This is exactly how I read the ending credits parade the first time I saw this film many years. Subsequent viewings have remained the same for me. The parents saw their kids as seasoned professionals in shiny band uniforms. Imagination goes a long way when it is your child or loved one.
I agree that it is a quasi-fantasy sequence seen from the viewpoint of the town people. Marian has just given her impassioned speech in defense of Harold Hill. She has just admonished the town folk to remember what they were like before he came to town, and then what happened all summer while he was there. She had also just told Winthrop that everything he had promised over summer had happened in the way that people looked out for each other and the excitement they all felt in anticipation of the Band.
Remember it was Zaneeta who was the first to actually see the transformation.

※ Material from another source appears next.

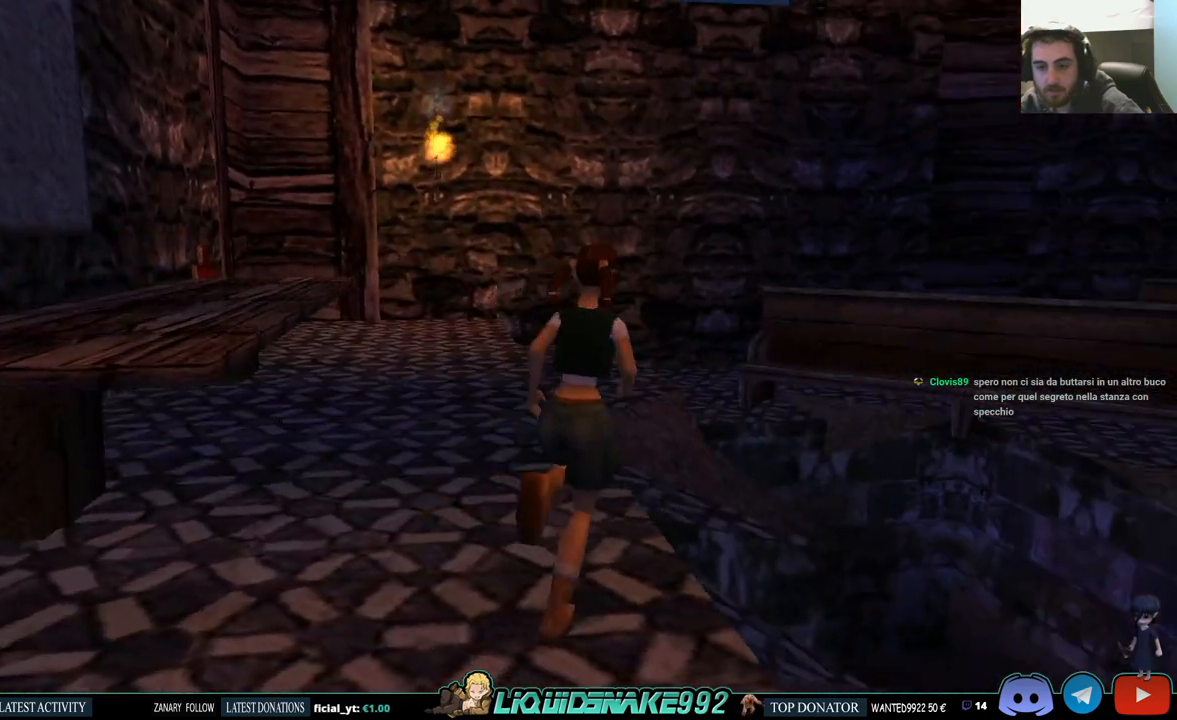
{"buttons": ["SQUARE", "DPAD_UP"], "left_stick": "center", "right_stick": "center", "events": [[50, "DPAD_LEFT", "down"], [150, "SQUARE", "down"], [183, "DPAD_LEFT", "up"]]}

Tommy came out and as Zaneeta was watching him with love in her eyes, he transformed into the fully dressed drum major. Then the drummers transformed, then she did. This was a confirmation that the town folk believed in Harold Hill.
The explanations are good. But you can't get around it. They build and build a case against Hill and he just walks (or marches) away in a fantasy? I'm sorry it doesn't work.
Yes it needs a re-write. Great musical no question but the ending prevents it from being a great film like "My Fair Lady or Cabaret."
To ProFromDover: You must remember that the end is a fantasy as the some of the above posters said, and I agree. It's also not so unusual for the townspeople, when realizing that Professor Hill was telling the truth about making a school band (after a fashion), that they would drop the charges against him. This is a feel-good musical with a partial fantasy ending.